Harold McLinton, former middle linebacker of the Washington Redskins, died yesterday at the Washington Hospital Center of complications from massive injuries 30 days after he was struck by an auto on Interstate 295. The driver fled the scene and turned himself in to authorities the next day.

McLinton was 33 years old. He is survived by his wife, Agnes, and two sons, Kevin and Darren.

During his 10 years with the Redskins, McLinton became known as an athlete who "always played hurt." His teammates called him "Tank" because of the bandages and padded armor he wore on the football field.

But, at the end, his body could not withstand the impact of the overwhelming injuries he sustained Oct. 1 when he was hit while standing on the shoulder of the road as he reportedly asked directions of an acquaintance in another parked car.

According to a statement released by the hospital, McLinton died at 5:28 p.m. in the surgical intensive care unit. Physicians said death was caused by "the failure of major organ systems as a complication of his injuries."

McLinton underwent 19 hours of surgery the night of the accident.

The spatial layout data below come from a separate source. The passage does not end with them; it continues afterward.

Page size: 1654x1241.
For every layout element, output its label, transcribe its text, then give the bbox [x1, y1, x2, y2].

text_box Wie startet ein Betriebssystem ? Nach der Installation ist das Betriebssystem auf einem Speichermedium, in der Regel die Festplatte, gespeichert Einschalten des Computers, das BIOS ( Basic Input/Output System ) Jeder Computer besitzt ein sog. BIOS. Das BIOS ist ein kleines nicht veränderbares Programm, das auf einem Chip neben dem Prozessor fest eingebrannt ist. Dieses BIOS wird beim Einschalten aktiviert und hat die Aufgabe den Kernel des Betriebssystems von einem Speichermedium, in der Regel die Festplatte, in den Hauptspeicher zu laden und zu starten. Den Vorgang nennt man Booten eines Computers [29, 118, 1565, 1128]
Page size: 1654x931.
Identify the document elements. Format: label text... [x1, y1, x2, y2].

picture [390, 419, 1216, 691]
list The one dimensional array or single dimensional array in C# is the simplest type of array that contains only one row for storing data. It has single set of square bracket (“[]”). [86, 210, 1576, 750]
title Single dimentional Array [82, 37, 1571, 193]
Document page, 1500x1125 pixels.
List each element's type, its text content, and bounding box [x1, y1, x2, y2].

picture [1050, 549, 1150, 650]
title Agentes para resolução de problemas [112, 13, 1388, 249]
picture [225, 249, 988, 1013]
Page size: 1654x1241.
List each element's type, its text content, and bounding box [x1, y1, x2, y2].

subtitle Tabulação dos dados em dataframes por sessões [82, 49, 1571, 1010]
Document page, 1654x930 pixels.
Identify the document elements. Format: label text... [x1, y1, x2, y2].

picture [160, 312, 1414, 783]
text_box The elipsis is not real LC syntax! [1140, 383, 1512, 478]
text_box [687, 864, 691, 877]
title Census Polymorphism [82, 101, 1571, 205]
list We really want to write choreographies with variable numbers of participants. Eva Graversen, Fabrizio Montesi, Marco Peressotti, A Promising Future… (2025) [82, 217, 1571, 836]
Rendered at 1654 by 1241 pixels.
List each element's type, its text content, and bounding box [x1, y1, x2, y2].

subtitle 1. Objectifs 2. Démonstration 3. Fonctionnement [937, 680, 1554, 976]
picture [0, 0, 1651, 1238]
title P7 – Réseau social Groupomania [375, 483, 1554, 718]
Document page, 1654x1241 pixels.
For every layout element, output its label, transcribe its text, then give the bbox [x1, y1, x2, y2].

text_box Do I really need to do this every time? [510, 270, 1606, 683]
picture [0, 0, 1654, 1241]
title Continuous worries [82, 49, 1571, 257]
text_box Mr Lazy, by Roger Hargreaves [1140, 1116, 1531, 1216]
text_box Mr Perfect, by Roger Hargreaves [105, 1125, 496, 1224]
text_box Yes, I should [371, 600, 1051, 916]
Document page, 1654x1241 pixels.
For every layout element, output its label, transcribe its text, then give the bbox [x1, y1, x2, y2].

Four days later, surgeons amputated his left leg at the knee.

Last week, physicians upgraded his condition to very serious. "There were slight signs of improvement every day," said a hospital spokesman. "But we didn't want to get everyone's hopes up."

On Wednesday, he was returned to the critical list, suffering a deterioration of lung function and showing signs of a general infection. He required increased support from a respirator.

McLinton, a native of Atlanta, was a sixth-round draft choice in 1969 out of Southern University. He became a full-time starter in 1974 and played for the Redskins until he was cut in training camp five years later by his former teammate and then coach, Jack Pardee.

McLinton was a youth services specialist for Metro.

After hearing of McLinton's death, Pardee said, "You took him for granted. But the way the people rallied for him after the accident showed the respect they had for him. As a player, he was so unselfish. He played to win. He did whatever the team needed. He would fit the role he had to play . . . He's a guy you'd like to work with no matter what the job."

"He was respected by young and old, white and black," Redskins safety Mark Murphy said, "and I think he enjoyed playing that role."

While McLinton remained semiconscious and in critical condition, more than 1,500 friends and fans went to area hospitals and donated more blood than McLinton could use. The outpouring of concern and affection moved many, including some of his former teammates.

Before his death, former teammate Brig Owens recalled that he was "the type of guy who spent Christmas playing Santa Claus down at D.C. Village."

Redskins defensive tackle Diron Talbert said after the accident, "He used to help out kids in the District. The Tastykake company would bring these Tastykakes out for the players. Harold would fill up his trunk with Tastykakes and Cokes and take them over to the kids."

The response to McLinton's accident had something to do with the type of athlete he was, the players said. He was not a natural.

When McLinton was cut from the team in 1979, Washington Post columnist Ken Denlinger wrote, "It was a frustrating fact of life for McLinton that during his 10 pro years, the Redskins were actively trying to find his replacement."

Fans identified with him. Three weeks ago, as he and 500 others flocked to the hospital center to give blood, offensive guard Dan Nugent surveyed the crowd. "The fact that he isn't an active player, that he wasn't an all-pro, makes this even more impressive," he said.

Strong safety Ken Houston, who announced his retirement yesterday, the day his close friend died, once said, "He was very friendly, very outgoing. You'd never expect him to be the man in the violent world of middle linebacker."